# Dress Shopping



## sapphire20

Well I went dress shopping at the weekend and I tried on a few different styles, I think I know what kind of thing im looking for now, but do you just know like people say when you try on the dress you know your gona wear, coz none of these were like that for me, there are a couple I keep thinking id like to try on again...but they are quite expensive and im not sure I even want to pay £1000 for a dress im only gona wear once...or twice if I do a trash the dress shoot (btw I wouldnt be doing anything that involved it getting wrecked) 

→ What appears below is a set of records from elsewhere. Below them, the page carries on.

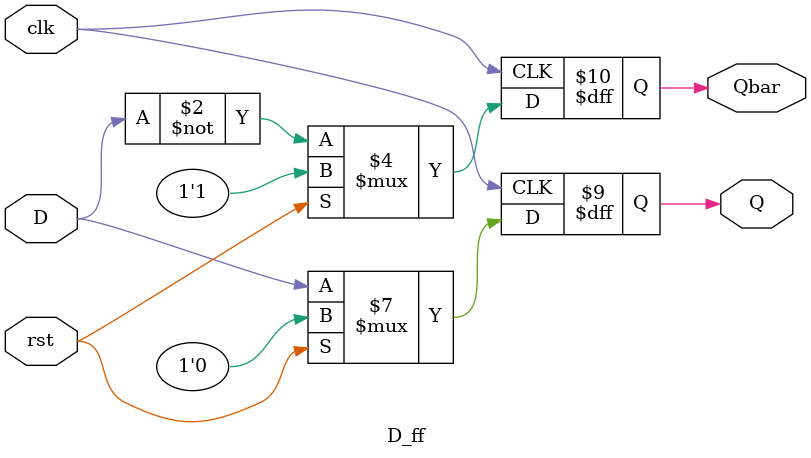
<source format=v>
module D_ff(input D , clk ,rst , output reg Q ,Qbar);
always @(posedge clk ) begin
    if(rst)begin
        Q <=0;
        Qbar<=1;
    end  
    else begin
        Q <= D;
        Qbar <= ~D;
    end
    end
endmodule

</source>
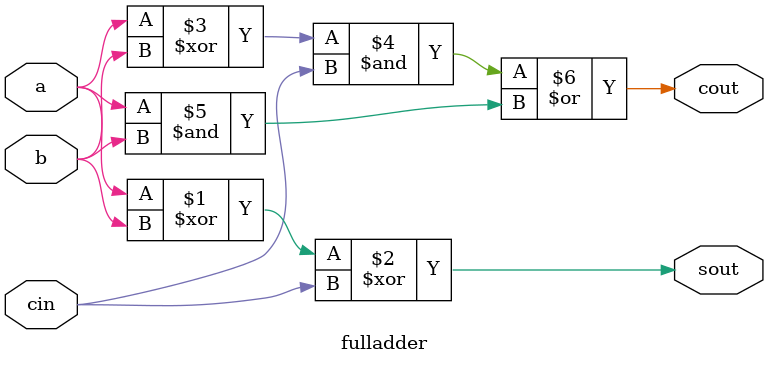
<source format=sv>
module fulladder (
    output logic sout,cout,
    input logic a,b,cin
);

assign sout = a ^ b ^ cin;
assign cout = ( (a ^ b) & cin ) | (a&b);

endmodule
</source>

Also any ladies that have bought from ebay from China and still found they provide all the support a shop bought wedding dress had.

x


----------



## sweetcheeks85

Hiya hun, im in a similar position I am not willing to spend £1000 for a dress. I have also looked in getting a dress custom made in China, I am still looking into it at the moment but what I have read so far seems positive. Dont know if im allowed to say this but Milly Bridal seems quite popular. Ive had a look on their site and their dresses look really nice and are really cheap :thumbup: Its just taking the plunge I guess. 

I have however just looked on very.co.uk there as well and fell in love with a dress, im thinking it could be THE one and the price is good too :happydance:

https://www.very.co.uk/rf/vry/p.do/...s_item_loc_id=1&product=543449752&pageSize=39


----------



## babybump2010

Hi :hi: 

when I tried on the dress I have I knew it was the one. I had tried on quite a few and nothing really had a wow factor or made me feel like a princess. I tried on a few after but nothing felt as perfect. 
Mine was expensive (well to me anyway) it was £1150 which was over budget (£1000) but I am only going to do this once and I wanted it to be perfect. You can get Beautiful dresses for less that £1000 tho so I would keep looking hun!!


----------